Gamaliel comes across in Christian literature as the mentor of Saul of Tarsus, even as a convert alongside him. The Copts were particularly prone to this. Much derives from Saint Luke's book of Acts, itself (I think) from now-lost early Christian writings. Which writings Luke had taken by faith.
Elsewhere in the first-to-second centuries' Judaism, we rarely find contemporary attestation of any rabbi, whose fame (or infamy) later Jews would remember. In such Jewish literature, Gamaliel is typical. In Christendom Luke will note our man in Acts; but nowhere names him in his Gospel.
We do have considerable attestation of first-century Judaean politics, at least.
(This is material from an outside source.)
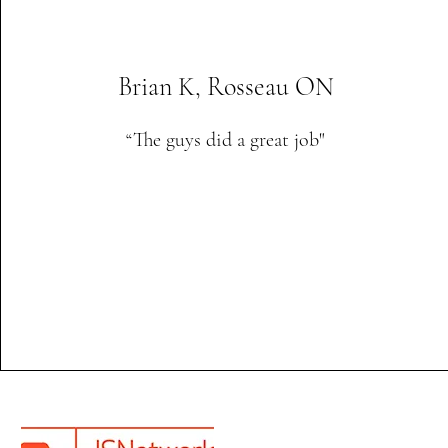
Brian K, Rosseau ON
“The guys did a great job"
Roman-ruled Judaea hosted a Sanhedrin of Jews from various factions who met to arrange Jewish orthodoxy. The Sadducees from the Temple dominated this synod. To the extent Pharisees contributed to Sanhedrin, which I concede 30s AD Judaean politics could have forced; the Sadducees preferred Shammai's party.
I propose that Gamaliel did exist in the 30s-50s AD; but that he was on the outs, like the Essenes... and like the Christians. It was later, after the Ninth Of Av, that Gamaliel's successors raised his profile. Luke was among those who heard of Gamaliel.
Not so sure about Paul.
UPDATE 7/13: Luke's Quellenfrage belong in a Luke essay. The core of it was commented on 7/11 anyway... elsewhere.